**文档节选:**
▶
使用 Jaeger 完成服务间的链路追踪

世上本没有路,走的人多了,便变成了路 -- 鲁迅

本次讨论的话题就是需要在各个服务之间踏出条"路",让 bug 有"路"可循。

至于为什么用 jaeger... 这个支持多语言方案算么?遵循 opentracing 规范算么?开箱即用算么?还有更多? 至于为什么遵循 opentracing 规范的好... 这个...杠精同学,文末地址可参考 🙃🙃🙃

反正先撸袖开干...

了解 Jaeger

Jaeger: open source, end-to-end distributed tracing
Jaeger: 开源的、分布式系统的端到端追踪
Monitor and troubleshoot transactions in complex distributed systems
在复杂的分布式系统之间做监控及问题排查的事务处理。

jaeger 体系和流程如下图


来看看各层信息:

jaeger-client (OpenTracing API 各语言的实现,用于在应用中塞入信息采集点)

jaeger-agent (负责发送的进程,对 spans 进行处理并发送给 collector,监听 spans 的 UDP 发送。设计这层是为了作为基础组件部署到主机上,从 client 中抽象出了 collector 的发现和路由。注意:1.这层应该是部署在应用本地;2.如果配置报告的 endpoint,则直接将 spans 发送到 collector,不需要 agent。)

jaeger-collector (收集追踪 spans,并通过管道对追踪数据进行处理。当前的管道支持追踪的验证、索引、转换,最后存储数据)

data store (追踪信息的存储)

jaeger-query (从存储中检索追踪信息并通过 UI 展示)

jaeger-ui (UI 展示层,基于 React)

jaeger 的存储是可插拔组件,目前支持 Cassandra、ElasticSearch 和 Kafka。

基于以上的体系结构,本文关注点在 jaeger-client 部分,怎么实现服务之间和服务内部的 tracing。

了解追踪信息

Span:追踪中的逻辑单元,比如一次请求的过程/一个函数的执行,包含操作名称、开始时间、持续时间。

SpanContext:表示需要传播到下游 Spans 和跨应用/进程的 Span 数据,可以简单理解为串在各个系统里的统一标识对象。

Baggage:字符串组成的键值对,和 Span/SpanContext 互相关联,会在所有的下游 Spans 中进行传播。(可以做一些强大的功能,如在整个链路夹带数据,使用成本高,小心使用)

Tracer:项目中的追踪实例,追踪项目里数据变化/函数执行的过程,可以认为是一个定向非循环的 spans 的集合图。

Tracer 和 Span 如下图:


对于 jaeger-ui 展示效果如下图:


jaeger-client 是 opentracing 的实现,于是 jaeger-client-api 几乎等同于 opentracing api。

Api 和配置参考

本文以 Nodejs 为主,Go 为辅(因为当前刚好涉及到这两种服务的链路追踪方案 😂😂😂)。这里大致介绍一下 Configuration/Tracer/Span ,以便实现一个基础的 tracing 。

至于为什么要整这些基础玩意... 因为没详细文档!!!只能先整出个简版,能够提供实现一个完整的tracing。
◀
**待做题目:**
1 – 根据这篇关于 Jaeger 链路追踪的文字回答下列问题,每题一行:
(a) jaeger 的存储目前支持哪几种?
(b) jaeger-ui 基于什么构建?
(c) 文中以哪种语言为主,哪种为辅?
2 – 请照原样抄录这篇关于 Jaeger 链路追踪的文字中的一段,从“jaeger 的存储是可插拔组件,目前支持 Cassandra、ElasticSearch”起,到“互相关联,会在所有的下游 Spans 中进行传播。(可以做一些强大的功能,如在整个链路夹带数据,使用成本高,小心使用)”止。

**待审数据:**
▶
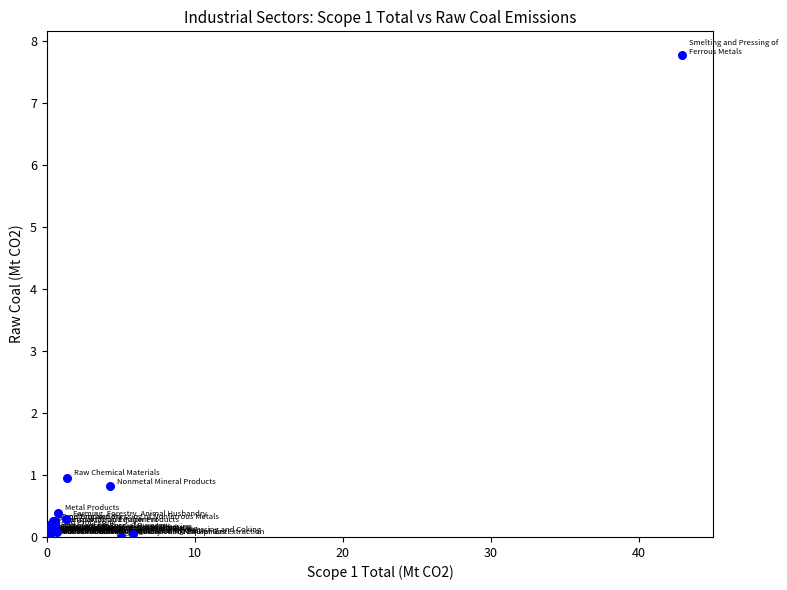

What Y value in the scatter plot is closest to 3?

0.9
◀
▶
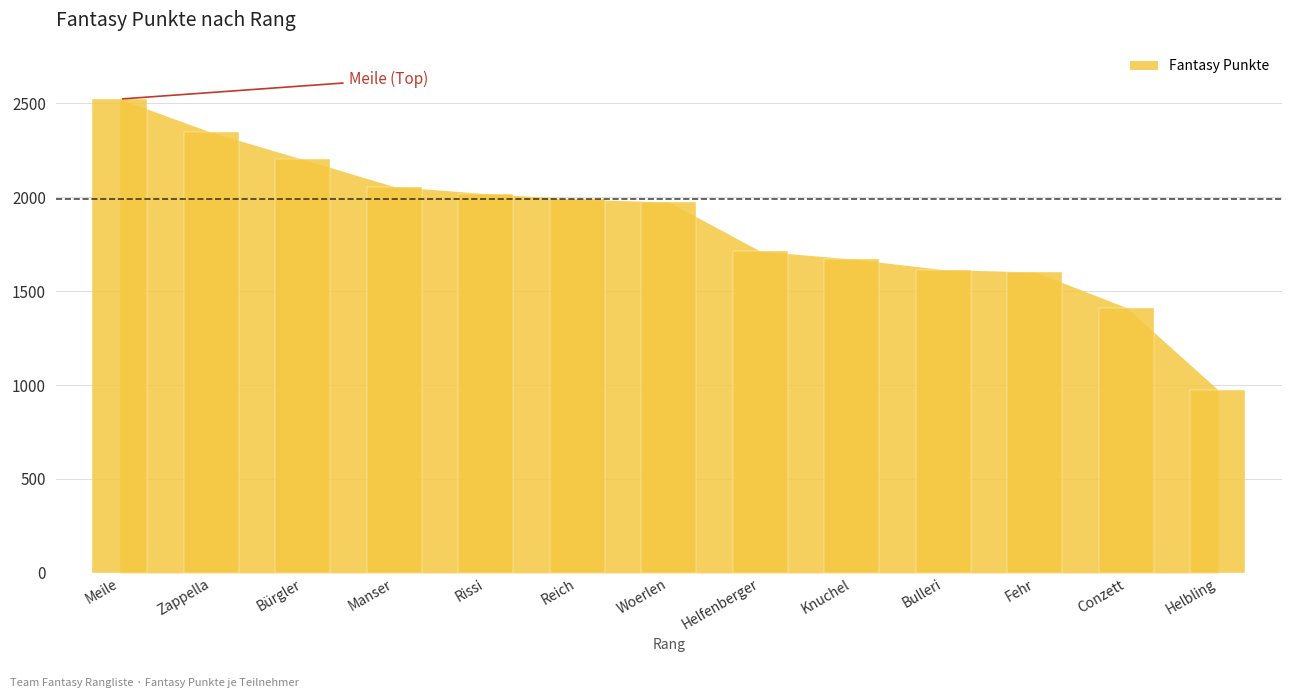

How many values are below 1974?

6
◀
**各题答案:**
1 –
(a) Cassandra、ElasticSearch 和 Kafka。
(b) React。
(c) 以 Nodejs 为主,Go 为辅。

2 –
jaeger 的存储是可插拔组件,目前支持 Cassandra、ElasticSearch 和 Kafka。

基于以上的体系结构,本文关注点在 jaeger-client 部分,怎么实现服务之间和服务内部的 tracing。

了解追踪信息

Span:追踪中的逻辑单元,比如一次请求的过程/一个函数的执行,包含操作名称、开始时间、持续时间。

SpanContext:表示需要传播到下游 Spans 和跨应用/进程的 Span 数据,可以简单理解为串在各个系统里的统一标识对象。

Baggage:字符串组成的键值对,和 Span/SpanContext 互相关联,会在所有的下游 Spans 中进行传播。(可以做一些强大的功能,如在整个链路夹带数据,使用成本高,小心使用)